But many years have passed since those times, and the nervous, exhausted, complex character of the men of to-day is incompatible with the craving for those direct and unmixed sensations which were so sought after by some restlessly active gentlemen of the good old days. Nikolay Vsyevolodovitch would, perhaps, have looked down on L--n, and have called him a boastful cock-a-hoop coward; it's true he wouldn't have expressed himself aloud. Stavrogin would have shot his opponent in a duel, and would have faced a bear if necessary, and would have defended himself from a brigand in the forest as successfully and as fearlessly as L--n, but it would be without the slightest thrill of enjoyment, languidly, listlessly, even with ennui and entirely from unpleasant necessity. In anger, of course, there has been a progress compared with L--n, even compared with Lermontov.
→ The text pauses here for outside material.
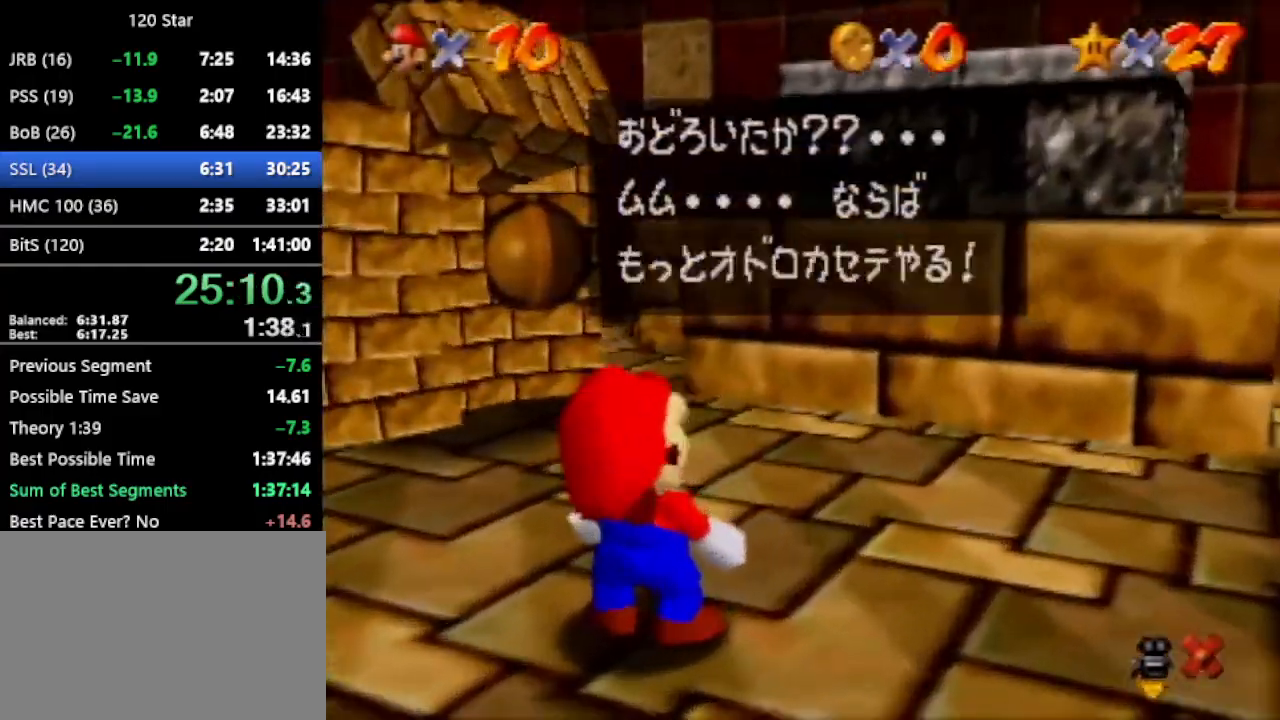
{"buttons": ["A"], "left_stick": "center", "events": [[133, "A", "down"], [234, "A", "up"], [467, "A", "down"]]}
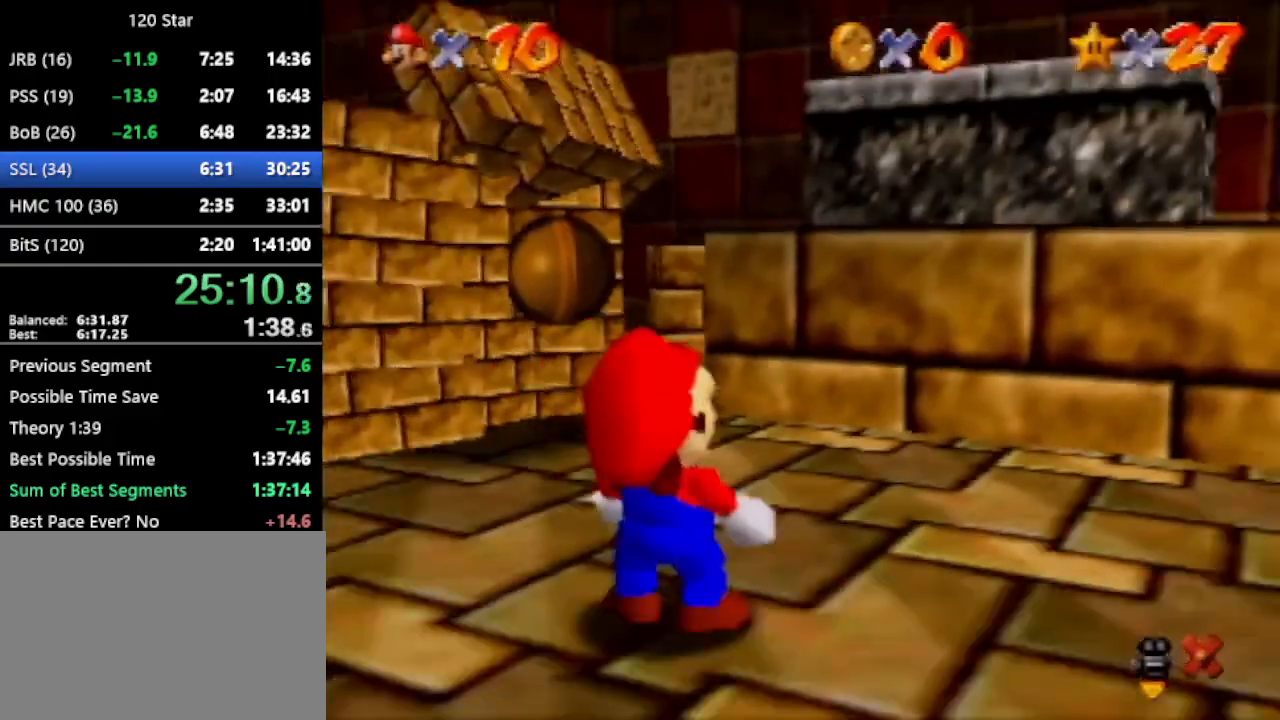
{"buttons": ["A"], "left_stick": "center", "events": []}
There was perhaps more malignant anger in Nikolay Vsyevolodovitch than in both put together, but it was a calm, cold, if one may so say, reasonable anger, and therefore the most revolting and most terrible possible. I repeat again, I considered him then, and I still consider him (now that everything is over), a man who, if he received a slap in the face, or any equivalent insult, would be certain to kill his assailant at once, on the spot, without challenging him.

Yet, in the present case, what happened was something different and amazing.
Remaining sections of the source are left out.